Translucent Porcelain bowl 15x15"
Hand built, fired in a support form.
Welcome to my website. I have been an artist all my life. My family are artists. In high school I realized, having no idea what a person did after 4 years of a “college education” that what I did understand was making art.
As a child I spent hours building little toothpick and thread constructions or drawing the shinny reflection on a polished boot.
So 50 years ago I was fortunate to go to art school with supportive teachers, Rudolf Staffel, Steven Green, Bob Winokur, Toshiko Takaezu, Ruth Duckworth and Vera Klement, fortunate because each taught me to play as well as learn technics with materials at the highest level.
After receiving an MFA degree from the University of Chicago, Chicago Il. I taught the ceramic and drawing program at Oakton Community College, DesPlaines, Il. for 35 years. Since retiring from teaching I’ve developed an extremely translucent clay and continued to draw and paint when traveling with my wife Cynthia. The subjects of recent paintings are of our garden, the Chicago Botanic Garden, and the bluff at Fort Sheridan Park done since COVID “isolation” representing the seasons summer through winter 2021. Welcome.

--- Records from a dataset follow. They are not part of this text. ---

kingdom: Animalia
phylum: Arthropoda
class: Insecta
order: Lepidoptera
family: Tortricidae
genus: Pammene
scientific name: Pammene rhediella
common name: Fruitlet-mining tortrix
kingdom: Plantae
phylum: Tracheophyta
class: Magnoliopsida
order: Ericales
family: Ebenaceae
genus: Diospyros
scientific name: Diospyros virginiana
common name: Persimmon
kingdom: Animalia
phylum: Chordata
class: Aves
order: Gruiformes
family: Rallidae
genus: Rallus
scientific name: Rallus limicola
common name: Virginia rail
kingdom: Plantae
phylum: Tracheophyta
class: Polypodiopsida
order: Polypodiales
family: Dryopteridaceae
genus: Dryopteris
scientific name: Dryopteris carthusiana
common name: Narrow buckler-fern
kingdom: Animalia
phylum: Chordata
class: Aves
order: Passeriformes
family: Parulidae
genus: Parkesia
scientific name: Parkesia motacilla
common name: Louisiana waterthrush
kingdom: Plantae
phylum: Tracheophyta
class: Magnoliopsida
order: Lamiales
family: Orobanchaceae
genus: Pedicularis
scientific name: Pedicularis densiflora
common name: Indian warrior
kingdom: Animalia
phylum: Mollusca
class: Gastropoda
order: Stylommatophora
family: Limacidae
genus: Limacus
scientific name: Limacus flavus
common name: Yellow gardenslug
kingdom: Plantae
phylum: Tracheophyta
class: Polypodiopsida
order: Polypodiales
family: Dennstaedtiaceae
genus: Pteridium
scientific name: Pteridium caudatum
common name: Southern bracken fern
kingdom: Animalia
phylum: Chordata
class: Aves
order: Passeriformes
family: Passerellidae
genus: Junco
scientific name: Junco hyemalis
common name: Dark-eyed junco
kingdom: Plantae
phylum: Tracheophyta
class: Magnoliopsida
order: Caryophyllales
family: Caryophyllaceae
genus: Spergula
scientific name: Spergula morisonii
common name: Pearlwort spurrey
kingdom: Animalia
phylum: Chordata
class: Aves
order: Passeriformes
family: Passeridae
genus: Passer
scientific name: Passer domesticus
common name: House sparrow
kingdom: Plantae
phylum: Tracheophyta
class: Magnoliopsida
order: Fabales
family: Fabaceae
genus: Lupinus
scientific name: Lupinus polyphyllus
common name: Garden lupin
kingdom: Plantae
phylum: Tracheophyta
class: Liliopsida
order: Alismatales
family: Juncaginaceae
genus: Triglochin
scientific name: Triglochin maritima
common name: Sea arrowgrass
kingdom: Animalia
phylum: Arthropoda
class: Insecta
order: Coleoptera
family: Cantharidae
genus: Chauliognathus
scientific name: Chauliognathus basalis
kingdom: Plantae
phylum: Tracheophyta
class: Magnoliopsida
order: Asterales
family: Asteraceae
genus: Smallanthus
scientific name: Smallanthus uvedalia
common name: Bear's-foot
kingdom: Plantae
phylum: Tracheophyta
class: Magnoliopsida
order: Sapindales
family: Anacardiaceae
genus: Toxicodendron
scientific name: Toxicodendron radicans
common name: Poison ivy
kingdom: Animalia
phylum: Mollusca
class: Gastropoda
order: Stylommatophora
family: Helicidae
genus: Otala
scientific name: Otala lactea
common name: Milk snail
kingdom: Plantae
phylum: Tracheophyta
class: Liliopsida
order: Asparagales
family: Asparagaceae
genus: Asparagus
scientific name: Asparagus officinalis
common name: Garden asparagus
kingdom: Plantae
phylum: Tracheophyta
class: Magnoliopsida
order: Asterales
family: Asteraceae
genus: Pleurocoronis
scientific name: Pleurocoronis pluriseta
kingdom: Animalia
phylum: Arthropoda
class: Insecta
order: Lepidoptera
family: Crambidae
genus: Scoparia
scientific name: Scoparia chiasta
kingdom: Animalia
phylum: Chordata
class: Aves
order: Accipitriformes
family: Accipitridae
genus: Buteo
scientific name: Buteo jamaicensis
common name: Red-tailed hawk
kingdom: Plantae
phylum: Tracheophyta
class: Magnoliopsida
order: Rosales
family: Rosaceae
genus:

My work has always involved touch and feel. Only smell is more basic. The paintings and porcelain are romantic and evocative of specific places. Paintings are of places I know well, where I live or study when my wife and I travel. Translucent porcelain evokes the light illuminating coral and shells from above when we scuba dive.
Technical background:
I developed the translucent clay to hand build or wheel turn forms that are drawings in light and shade. The material uses very little clay, it is mostly glaze ingredients and is very vitreous, which means glassy. Which also means they can deform or collapse because the high temperature verges or passes the clays ability to stand...and it folds to the ground. For some pieces, especially wide forms, I make a custom mold/support of stoneware clay and build and fire the pieces in several steps. They are fired multiple times with a light glaze fired at a lower temperature last.
Paintings are made of thick water color or acrylic on heavy weight paper or prepared birch board.